Here is an example. A team may be consistently failing to meet the committed number of stories per iteration. The newly-installed coach may discover that the root cause is deep inside the product management organization – in terms of its ability to be several steps ahead of the business / end customers, manage expectations of big customers who demand feature changes in the middle of an iteration and so on. The new coach would most likely raise this discovery to the attention of appropriate folks for remedial actions. But the coach herself may play only a limited role in seeing through the implementation of these actions. The reasons could be:

  • The organization may decide that the coach’s intervention in what may be “organizational issues” is out of scope or inappropriate
  • Even if the above is not the case, the coach’s own lack of background, say, in product management in this case would be a handicap and her interventions may not be effective

However, without external help, organizations usually find such challenges insurmountable due to entrenched silo’s such as in engineering, product management, customer account management and so on. Hence, the troubling symptoms persist despite considerable investments in coaching – iterations goals continue to be not met.
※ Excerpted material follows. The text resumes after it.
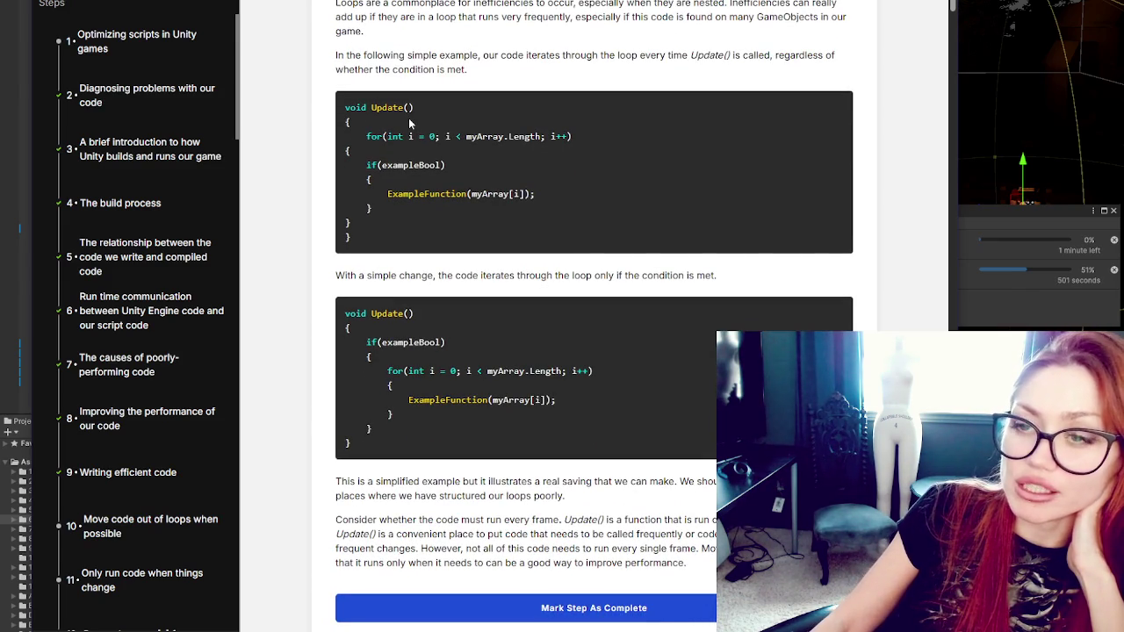
scroll(623, 220, down, 3)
There are other examples wherein the coach may identify root causes in engineering practices but may not feel equipped to fully address them by herself. So, as coaching progresses more root causes become evident and they tend to expand the coach’s “scope” in many directions, beyond her ability to address all of them by herself (refer diagram below with some sample symptoms, possible root causes faced by the bewildered coach!).

So, what is the answer? Here it is in parts:

  • The assessment in step 1 of the four-step process above needs to more in-depth and comprehensive so that the root causes of symptoms are identified early on as much as possible; the root causes could be at an organizational level (needing an enterprise coach / consultant with, say, background in product management), at a team-level (needing an embedded team coach) or at an engineering level (needing a technical coach / mentor)
  • The above assessment is better done with external consultants who bring in the expertise not just in assessment but also in benchmarking (against internal expectations and external industry practice); they should also be in a position to address the symptoms all the way through to successful outcomes – no matter where they point to in terms of root causes: the organization, the teams, the engineering practices etc.
  • The assessment as described above should then enable the creation of a custom coaching “composite” comprising various proportions of effort from different types of coaches and mentors as described above – all working in close coordination towards desired outcomes in the performance of projects

The future Agile coaching would be one based on such “custom composites” described above that are created and delivered by consulting organizations. This is in contrast to the consuming organizations trying to do this all by themselves. Consuming organizations would increasingly leave that specialty to the specialists – viz. consulting organizations with the requisite “composite” capability. Of course, individual specialist coaches could themselves form loose alliances to address specific customer situations. But the days of individual Agile coaches flying solo are numbered. They would need mates to make up a full crew. That would be the way to go to achieve desired overall outcomes in Agile transformations.